Open quotesMy life is so interesting that I’ve always been doing what I wanted so, as I recovered, I went back to that lifeClose quotes

 

"It is 10½ years since I was diagnosed with myeloma. The odds against me surviving were very considerable, so a group of friends helped me celebrate that 10th anniversary last summer. We went to the theatre, to see Judi Dench, and then had dinner afterwards. I’ve never felt the urge to rush off and visit Timbuktu or something like that. My life is so interesting that I’ve always been doing what I wanted so, as I recovered, I went back to that life. I have taken particular pleasure in writing theatrical essays about Shakespeare over the last couple of years, including one for the National Theatre programme and one for the Barbican.

 

Like everybody, I have my ups and downs, healthwise, but have had no serious illnesses. I did have one nasty bout of pneumonia, in December 2002, when I was so excited to be enjoying my life that I was overworking. My spine fractured, but it mended again. I was urged tremendously by the orthodox practitioners to take morphine and have radiotherapy. When I asked if it was "end game" one told me I wouldn’t make the summer. ’I’ll probably get a Christmas card from you this year,’ he said, ’but I’d be very surprised to get one next year.’ Then I saw my acupuncturist and he said, ’Dead by the summer? Not a chance!’ The fracture took about four weeks to mend. The oncologist did write to me at one point and said, ’I have to tell you that by temperament I’m depressive...’


Michael Gearin-Tosh

 

I go for acupuncture once a month, practise visualisation, whenever I need to, and am on a maintenance diet of everything else (see website). I do three or four juices a day which are no harder to prepare than anything else, unless you’re used to eating out in restaurants all the time. In addition to everything I was doing before, I have also taken nutritional advice from a lady in Cheshire called Nicola J. Bradbury, and have become very interested in the Russian approach to cancer. I have arranged for a couple of doctors specialising in bio-resonance, Drs Myrnyy and Koval, to stay with me three times and treat me, and I will continue with that.

 

I enjoy talking to them, and other doctors from around the world, and am working on a new book, Conversations with Doctors, which will be mainly to do with cancer. I’ll also be giving my view on cancer on May 17, when I’ve been asked to lecture by the Royal Society of Medicine at their Bicentenary conference. I talk about cancer, but when it comes to my own health I don’t think about it too much. I take things as they come. Having been brought up on a farm in the Highlands of Scotland, I have this ’getting-on-with-things’ attitude.
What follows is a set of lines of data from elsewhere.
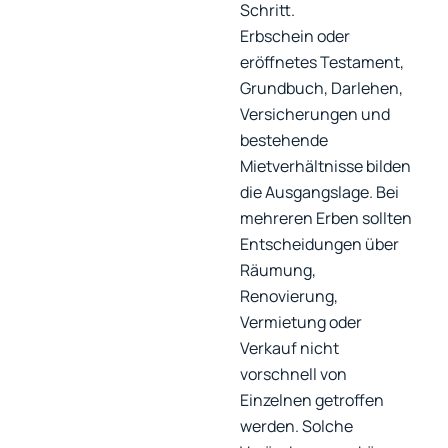
Schritt.
Erbschein oder
eröffnetes Testament,
Grundbuch, Darlehen,
Versicherungen und
bestehende
Mietverhältnisse bilden
die Ausgangslage. Bei
mehreren Erben sollten
Entscheidungen über
Räumung,
Renovierung,
Vermietung oder
Verkauf nicht
vorschnell von
Einzelnen getroffen
werden. Solche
Of course anyone given a diagnosis and told they have up to three or four years to live feels they have a sword hanging over them, but I believe that if one can live and be of use to other people and enjoy oneself, one does one’s best to go on."

Living Proof - a Medical Mutiny is published by Simon & Schuster

 

Update

 

Unfortunately, Micheal Gearin-Tosh passed away on 29th July 2005, over 10 years after he was diagnosed with multiple myeloma.

 

He was, quite simply, an inspiration to us all. He showed everyone with cancer that you do not have to accept the status quo of orthodox medicine and its gloomy statistics. And that by being open-minded, doing your ’homework’ and then being disciplined on a course of action you can give yourself seven, eight times more life expectancy than the medical world alone can offer.

But let us be clear. Here was an exceptional man, who was charming, intellegent and with a wonderful command of the English language. He chose to undertake the Gerson Therapy but not to the total exclusion of orthodox medicine, although he saw little point in taking ’poisonous drugs’ that would probably only extend his life by a year or so at a cost to both his general well-being and his life style. He became a founding patron of CANCERactive and believed fervently in an integrated approach to treating cancer: The best of all that is available.